Do you have to drag your .vimrc and plugins along every time you set up a new code space? My vim setup is pretty bespoke, it would be annoying to have to set that up every time.
You can have it clone your dotfiles repo automatically and run a set-up script:

https://docs.github.com/en/codespaces/customizing-your-codes...

I also have a very bespoke dotfiles config that predates Codespaces (https://github.com/wincent/wincent), so I made a thin wrapper around it that makes it work (https://github.com/wincent/dotfiles). For people with less complicated set-ups (ie. basically the entire universe), it is pretty straightforward.

It's totally worth taking the time to sync your dotfiles via git. There's a little bit of maintenance involved whenever you make a config change on one system that you want to propagate elsewhere, but it pays off.

Personally, I just `git init && git remote add ...` in my home directory and have a .gitignore that ignores everything by default, so I have to `git add -f` whenever I want to sync a config. Submodules work well for `.vim/bundle/the-plugin`. It's also nice for syncing important zsh customizations like this one: https://github.com/MatrixManAtYrService/home2/blob/master/.z...

There are also other strategies: https://dotfiles.github.io/

I once had a setup where I could just clone a repository and run a script to get my dotfiles set up. For Vim, I would just need to then run the command to install the plugins and that was that.

Edit: Here is the CLI program that helped me set this up:

https://github.com/thoughtbot/rcm

Can you install RDP/VNC and just remote into it like that? Then get sudo access and install whatever you want on it?
Well, it's a Linux VM/container, so while you could do that, I don't see why you would, I think all a dev would want to do in a dev container would be command-line in nature.
It's not just a dev container, it's meant to be your workstation, with the code files being stored in it and not on your personal machine. So if I want to install IntelliJ, Beyond Compare, etc. Or even if I don't want to bother with setting up tunnels and port forwarding for testing my web app locally, I could use Firefox in the VM, etc.

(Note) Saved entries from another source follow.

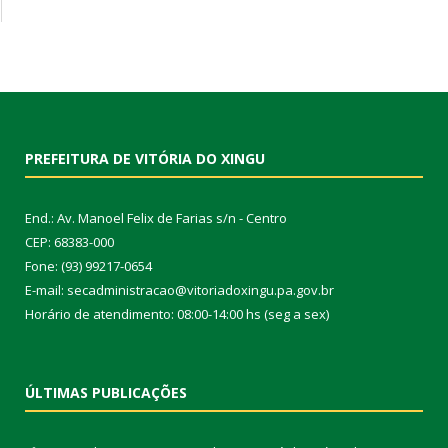
PREFEITURA DE VITÓRIA DO XINGU
End.: Av. Manoel Felix de Farias s/n - Centro
CEP: 68383-000
Fone: (93) 99217-0654
E-mail: secadministracao@vitoriadoxingu.pa.gov.br
Horário de atendimento: 08:00-14:00 hs (seg a sex)
ÚLTIMAS PUBLICAÇÕES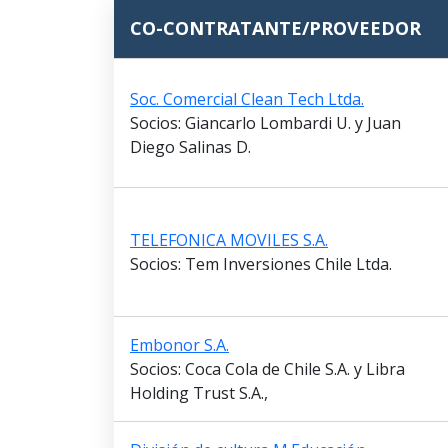
CO-CONTRATANTE/PROVEEDOR
Soc. Comercial Clean Tech Ltda.
Socios: Giancarlo Lombardi U. y Juan
Diego Salinas D.
TELEFONICA MOVILES S.A.
Socios: Tem Inversiones Chile Ltda.
Embonor S.A.
Socios: Coca Cola de Chile S.A. y Libra
Holding Trust S.A.,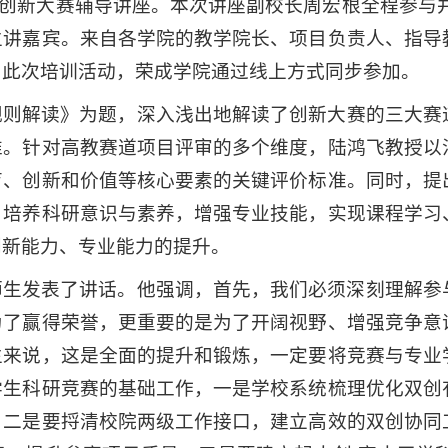
生创新大赛辅导讲座。本次讲座副校长周宏根全程参与并
主讲嘉宾。来自各学院的教学院长、项目负责人、指导
了此次培训活动，荣成学院通过线上方式同步参加。
规则解读》为题，深入浅出地解读了创新大赛的三大赛
准。针对高教赛道项目评审的多个维度，陆鸿飞教授以
育、创新和价值等核心要素的关键评价标准。同时，提
，培养科研意识与素养，增强专业技能，实现课程学习
创新能力、专业能力的提升。
师生发表了讲话。他强调，首先，我们必须深刻理解参
为了赢得荣誉，更重要的是为了开阔视野、增强竞争意
生来说，这是全面的提升和锻炼，一定要将竞赛与专业
学生科研竞赛的基础工作，一是学校系统梳理优化双创
；二是要捋清校院两级工作接口，建立高效的双创协同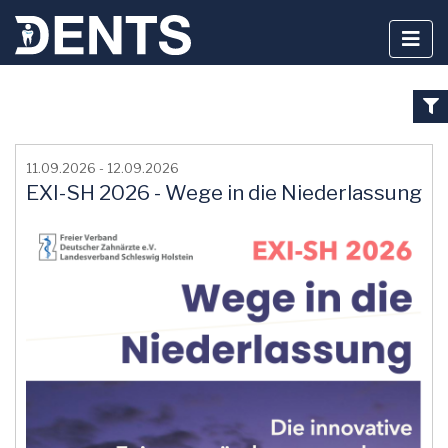
Zum
Inhalt
11.09.2026 - 12.09.2026
springen
EXI-SH 2026 - Wege in die Niederlassung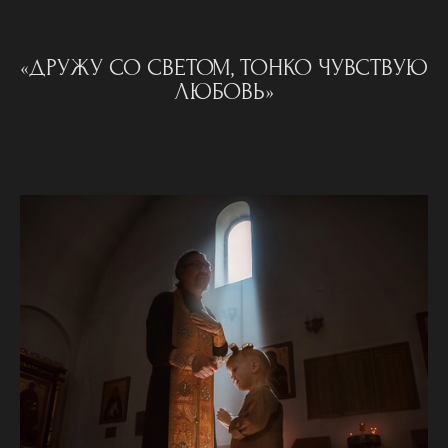
«ДРУЖУ СО СВЕТОМ, ТОНКО ЧУВСТВУЮ
ЛЮБОВЬ»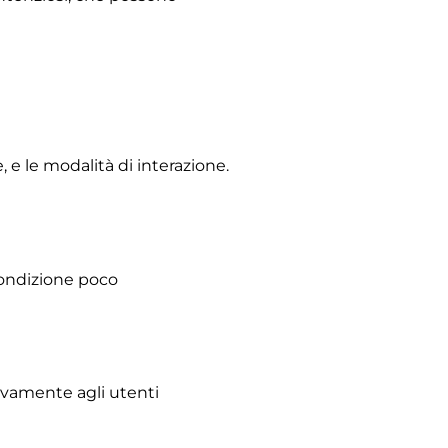
, e le modalità di interazione.
condizione poco
ivamente agli utenti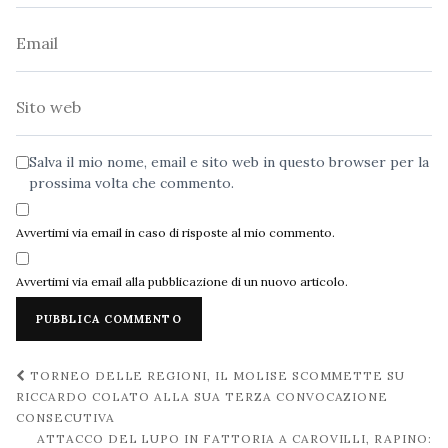
Email
Sito
web
Salva il mio nome, email e sito web in questo browser per la
prossima volta che commento.
Avvertimi via email in caso di risposte al mio commento.
Avvertimi via email alla pubblicazione di un nuovo articolo.
Navigazione
TORNEO DELLE REGIONI, IL MOLISE SCOMMETTE SU
post
RICCARDO COLATO ALLA SUA TERZA CONVOCAZIONE
CONSECUTIVA
ATTACCO DEL LUPO IN FATTORIA A CAROVILLI, RAPINO: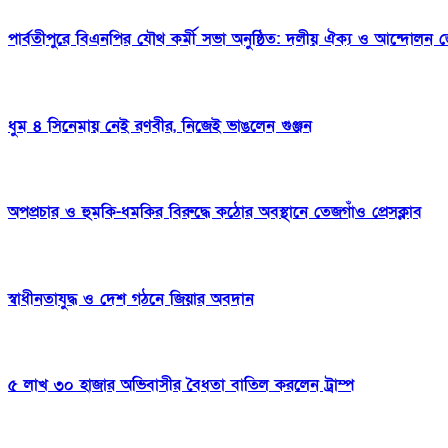
পার্বতীপুরে বিএনপির যৌথ কর্মী সভা অনুষ্ঠিত: দলীয় ঐক্য ও আন্দোলন
ধুম ৪ সিনেমায় নেই রণবীর, নিজেই ভাঙলেন গুঞ্জন
অপপ্রচার ও হুমকি-ধমকির বিরুদ্ধে কঠোর অবস্থানে তেজগাঁও প্রেসক্লাব
স্বাধীনতাযুদ্ধ ও দেশ গঠনে জিয়ার অবদান
৫ লাখ ৩০ হাজার অভিবাসীর বৈধতা বাতিল করলেন ট্রাম্প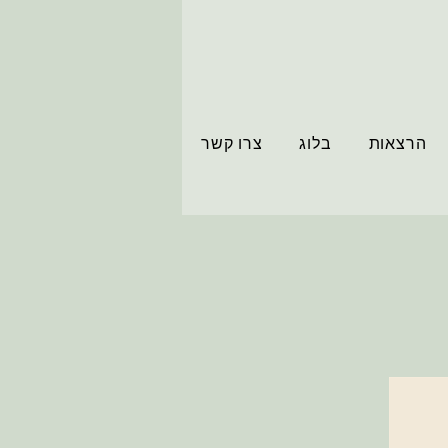
הרצאות
בלוג
צרו קשר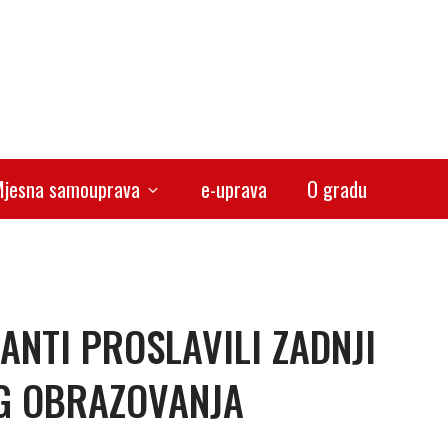
jesna samouprava
e-uprava
O gradu
ANTI PROSLAVILI ZADNJI
G OBRAZOVANJA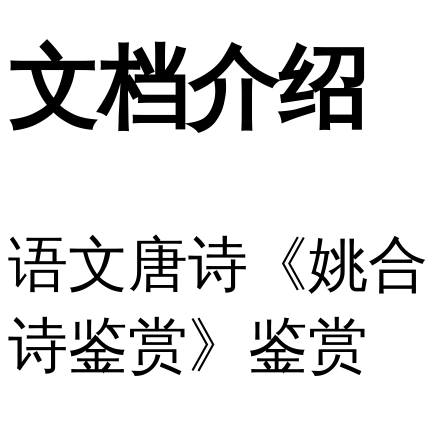
文档介绍
语文唐诗《姚合
诗鉴赏》鉴赏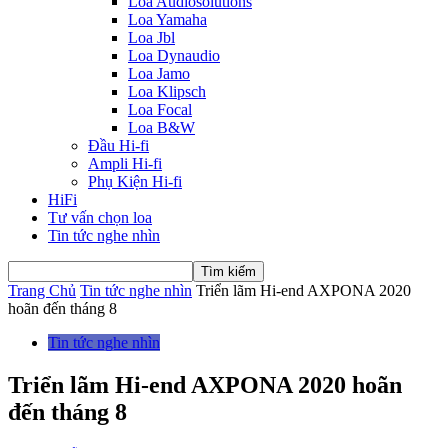
Loa Audiosolutions
Loa Yamaha
Loa Jbl
Loa Dynaudio
Loa Jamo
Loa Klipsch
Loa Focal
Loa B&W
Đầu Hi-fi
Ampli Hi-fi
Phụ Kiện Hi-fi
HiFi
Tư vấn chọn loa
Tin tức nghe nhìn
Trang Chủ
Tin tức nghe nhìn
Triển lãm Hi-end AXPONA 2020
hoãn đến tháng 8
Tin tức nghe nhìn
Triển lãm Hi-end AXPONA 2020 hoãn
đến tháng 8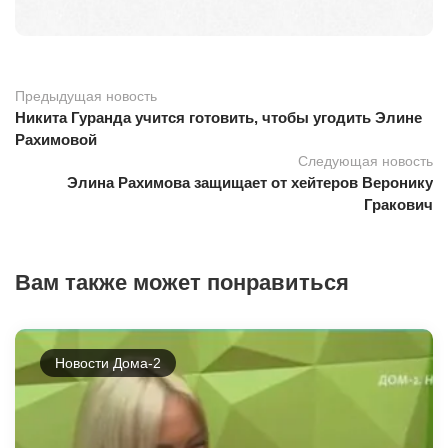
Предыдущая новость
Никита Гуранда учится готовить, чтобы угодить Элине
Рахимовой
Следующая новость
Элина Рахимова защищает от хейтеров Веронику
Гракович
Вам также может понравиться
Новости Дома-2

Seems it would solve all the issues, which are specifically that it mostly works only with VSCode or terminal apps, but with a remoting solution you could run anything you'd want.

How does setting up a desktop IDE work?
Currently, VS Code is the primary method of connection to each Codespace, and we do not support other editors officially.

If you’re looking to connect via SSH with your desktop IDE, we do have a workaround here: https://github.com/microsoft/vscode-dev-containers/blob/main... -- and I use this regularly for Jupyter Notebooks. :)

This (quick to provision vms of any size you want with your code base etc) for jupyter sounds like a colab and mode killer...the way both of those make it hard to actually check in code leads to a ton of copy and paste code etc. You all should really advertise this capability.
So if I want to use IntelliJ or RubyMine, is there a workaround?
Yeah, go work somewhere else :))))) /s

Jetbrains recently added remote capabilities to IntelliJ, I'm hoping it's going to be usable with codespaces soon.